O halde yapılması gerekenler neler olabilir? Özellikle şehir takımlarının yapması gerekenler tribünlere seyirciyi çekmeye çalışmak olmalı. Misal tribüne gelen 12-18 yaş arası çocuklara, karı koca veya ailesi ile gelenlere biletler de indirim veya sonraki maçlar için indirim veya bedava bilet imkanları sunulabilinir. Takımların okullara ziyaretleri sağlanabilir veya takım antremanına okulların katılımları sağlanıp forma, takım tişörtleri, bayraklar ve hatta maç biletleri sağlanabilir veya sürekli bedavacılığın da önüne geçebilmek için kombinelerde indirim sağlanabilir ya da bedava uygulaması belli bir yaşa kadar örneğin 14-15 li yaşlara kadar olabilir.
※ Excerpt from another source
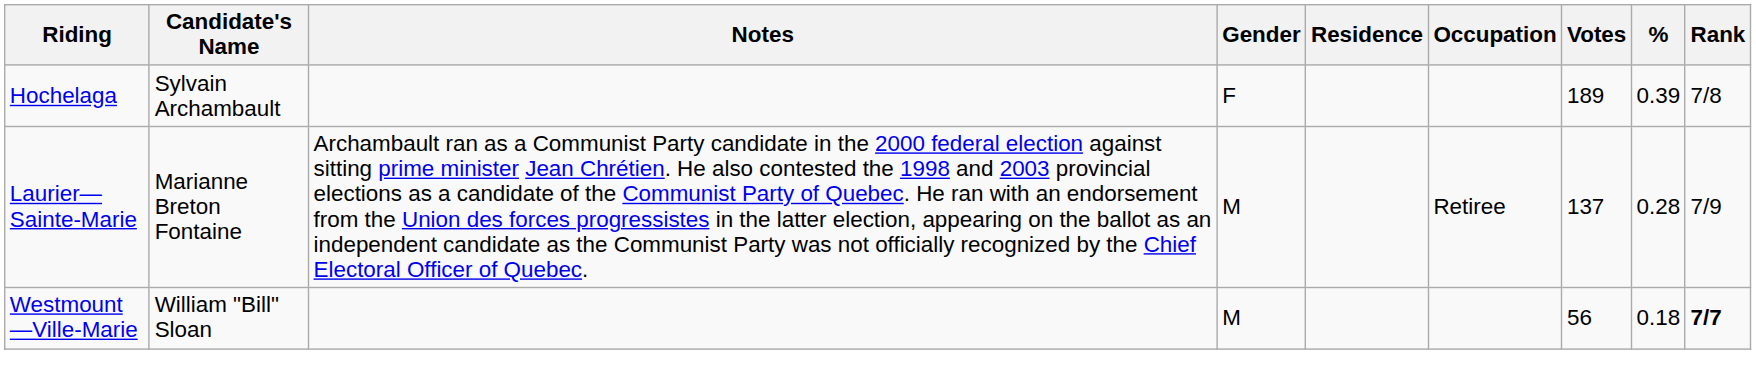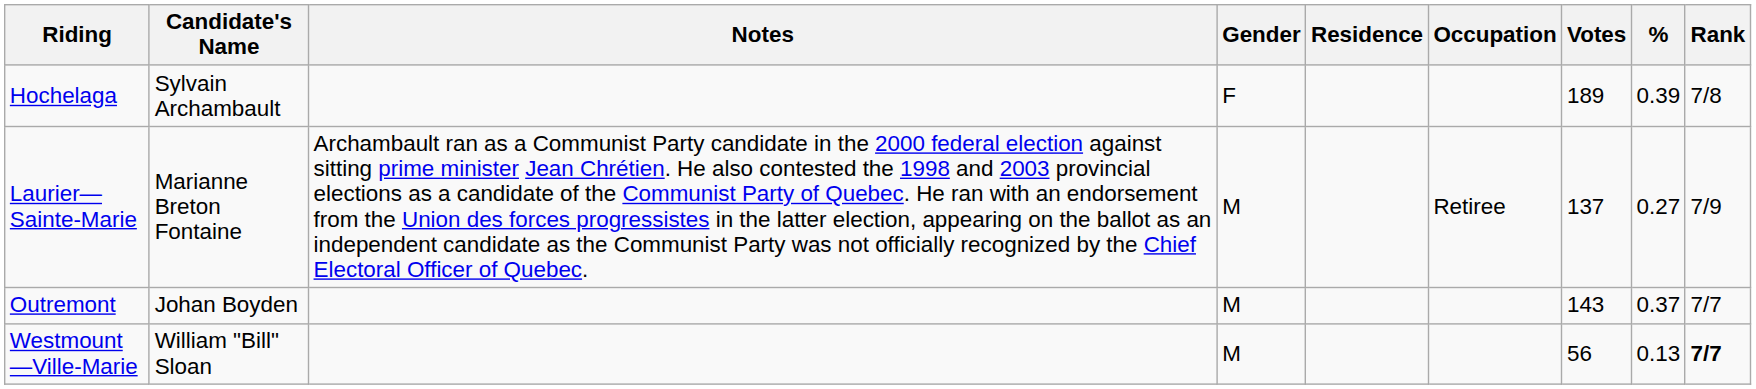Laurier—Sainte-Marie | %: 0.28 -> 0.27
+ row: Outremont | Johan Boyden | M | 143 | 0.37 | 7/7
Westmount—Ville-Marie | %: 0.18 -> 0.13
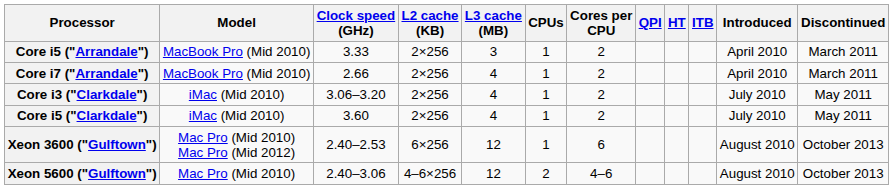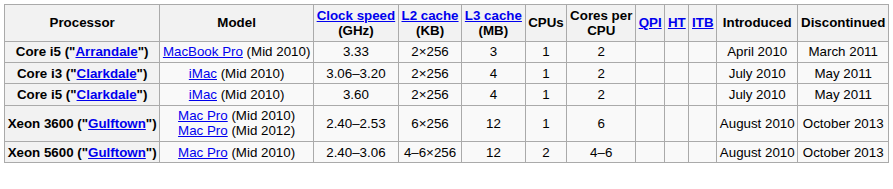- row: Core i7 ("Arrandale") | MacBook Pro (Mid 2010) | 2.66 | 2×256 | 4 | 1 | 2 | April 2010 | March 2011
Bu gruplara da tribünde belli bir yer ayrılarak haksız kullanımların da önüne geçilebilinir. Takımlara biraz daha sosyal sorumluluk gerektiren projelere katılarak takıma sempati sağlanbilir. Ama gene de en önemlisi belli bir başarı sağlamak. Ligde kısa sürede kolay olabilecek bir durum olmasa da en azından Avrupa Kupalarına katılabilmek veya en azından kupada mümkün olduğunca üst turlara çıkabilecek şekilde yatırımlar yapmak. Yani kısaca ortaya bir hedef koyabilmek ve hedefi olan bir takım ortaya çıkarmak ve taraftara yönelik kazanımlar için çalışmalarda bulunmak gerekiyor.